It's seriously August? SERIOUSLY?!?! It can't be August. Time has flown by. I can't believe it's been a week since I said goodbye to the J's. I hate this. I am so torn. And school starts soon! I can't even THINK about school! It's crazy! It CANNOT be AUGUST already! It makes me sad.
Lately without the J's, I've seriously been reading Jeffree Star's twitter updates!!!! HOW SAD IS THAT?!?! If any of MY friends were doing that I would scream at them for it. Maybe. Idk. I'm so confused. I'm literally losing my mind. LITERALLY! I feel like the 87 year old cat lady that you always hear about but never see. I've been saying really weird thinggs lately like instead of saying "Michael Jackson" I said "Michael Johnson". And I said "I lost my mom" rather than "I lost my guitar pick". Random stuff.... and I feel like a freak.
And now I'm breaking down as I write this. "World of Chances" by Demi Lovato just came on itunes. For some odd reason, it reminds me of Jim.
I've cried SO much this week that now I just laugh at random times because why? I have no idea. It's just sad. I am so lost. Why do people leave? Whether it's moving or death or even leaving and coming back, PEOPLE ALWAYS LEAVE! And I know there are people who have lost so much more than I, but it doesn't change the fact that it hurts! I've lost so many people and I hate sitting here feeling sorry for myself in front of the entire world, but I feel like that's all I can do. I went outside and sat in the driveway for a little while and just got so depressed I had to come inside. Nothing is right. I cleaned my room up a little bit thinking "If I keep myself busy, I'll forget about it." And it didn't help at all. I tried playing guitar, but ended up playing "Wrapped In Your Arms" so that didn't help. I listened to David Archuleta and Demi Lovato but they both have songs that remind me of Jim. In fact half of their albums remind me of him. I tried watching TV, again... I couldn't stop thinking about it. It's bugging the crap out of me.... so here I am focusing on it rather than trying to avoid it because nothing will work trying to avoid it.

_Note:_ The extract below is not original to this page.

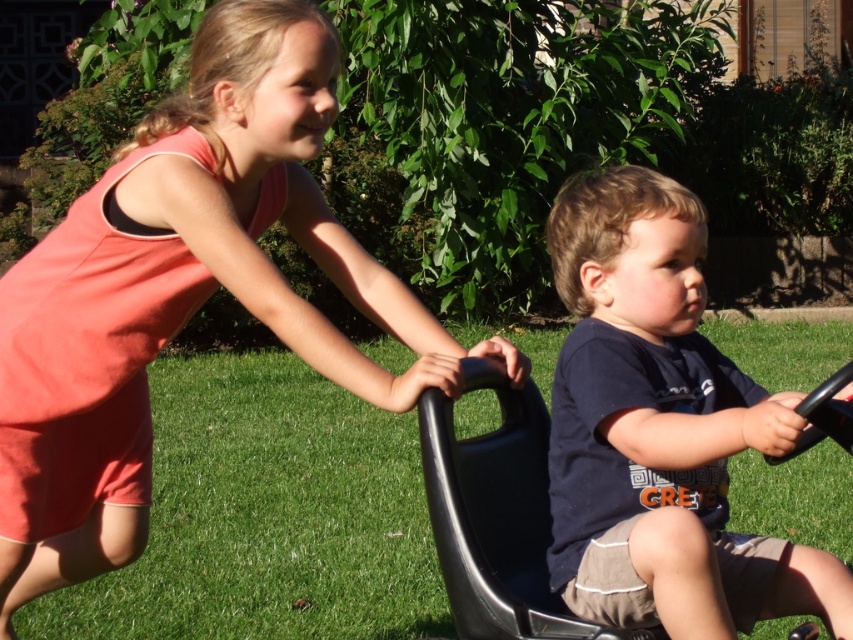
You are a photographer setting up a shoot in this scene. You want to position a light source to the left of the green grass at center. Will the light be to the left or right of the matte pink dress at upper left?

The matte pink dress at upper left is to the right of green grass at center. Since the light is placed to the left of the green grass at center, it will be to the left of the matte pink dress at upper left as well.

You are a photographer trying to capture a photo of the two children playing. You notice two specific points in the scene at coordinates point [117,477] and point [592,205]. Which of these points is closer to your camera lens?

Point [117,477] is further to the camera than point [592,205], so the point closer to the camera lens is point [592,205].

It's as if I'm walking around with a fish slapping me in the face every 3 seconds.... like I'm living that way. See? I'm losing my mind. That was totally irrelevant. Haha... fish. Idk. I'm lost and confused and I'm trying to make mysef laugh but I can't! I don't know how to live! Honestly, I CANNOT FUNCTION AT ALL ANYMORE! And I feel like I shouldn't even be here. My life as far as I know is gone because without the J's, without my best friend, I'm worth nothing. At least not to myself. And I cannot stop crying.
I had been wearing my pajamas for who knows how long and I FINALLY changed clothes today. Didn't help. At all. Nothing helps. I fake happiness some of the time because I'm just like "I'll convince myself that I'm actually happy"... but I'm not and in doing that not only am I lying to everyone around me, but I'm lying to myself.

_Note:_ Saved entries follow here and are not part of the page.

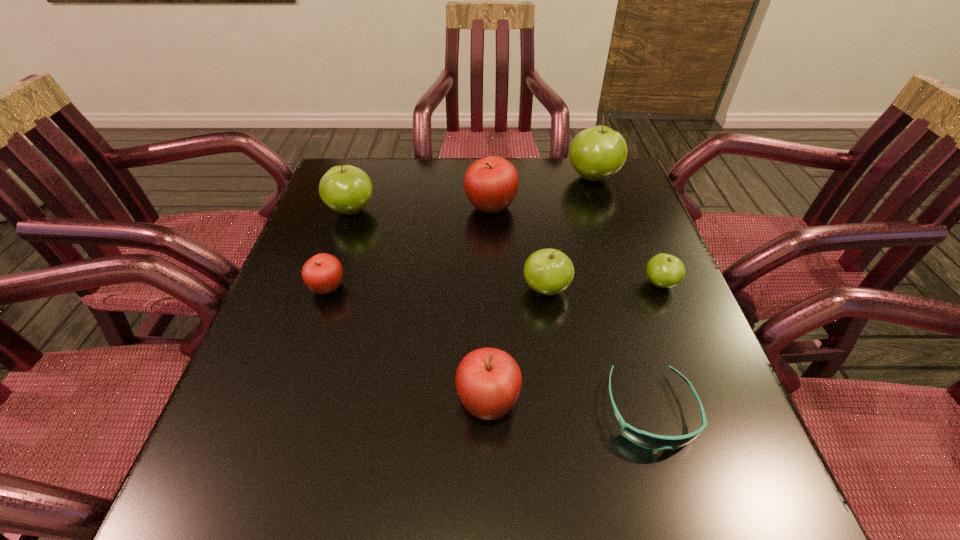
The image size is (960, 540). I want to click on sunglasses that is at the right edge, so click(647, 440).

This screenshot has width=960, height=540. Find the location of `object present at the far left corner`. object present at the far left corner is located at coordinates (346, 189).

Locate an element on the screen. The width and height of the screenshot is (960, 540). object that is at the far right corner is located at coordinates click(596, 153).

In the image, there is a desktop. Where is `vacant space at the far edge`? The width and height of the screenshot is (960, 540). vacant space at the far edge is located at coordinates (379, 204).

This screenshot has width=960, height=540. Find the location of `vacant area at the near edge`. vacant area at the near edge is located at coordinates (550, 472).

Where is `vacant space at the left edge`? vacant space at the left edge is located at coordinates (276, 392).

In order to click on free region at the right edge of the desktop in this screenshot , I will do point(624,340).

Locate an element on the screen. free space at the near left corner of the desktop is located at coordinates (239, 508).

Where is `free space between the second nearest red apple and the leftmost green apple`? The image size is (960, 540). free space between the second nearest red apple and the leftmost green apple is located at coordinates (340, 249).

Identify the location of vacant area that lies between the third nearest green apple and the farthest red apple. The height and width of the screenshot is (540, 960). (421, 209).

Is love really supposed to hurt? I thought it was supposed to feel great. I guess the love part does, but it's missing someone that tears you apart. But you get hurt in the process of loving. I learn to love the people in the places I live, then we move and I lose them. I love certain people and then they die. I love certain people and they move. I love certain people and they turn on me. It's being victimized that hurts. And it hurts more than anything.
And I can't even fool myself into thinking I'm happy.... because I'm not. And I think I've made that very clear. I've never been unhappier.
And it absolutely, completely, truly, honestly, thoroughly, totally, ultimately, altogether... sucks.
GOD BLESS ALWAYS! HAVE FAITH IN HIM!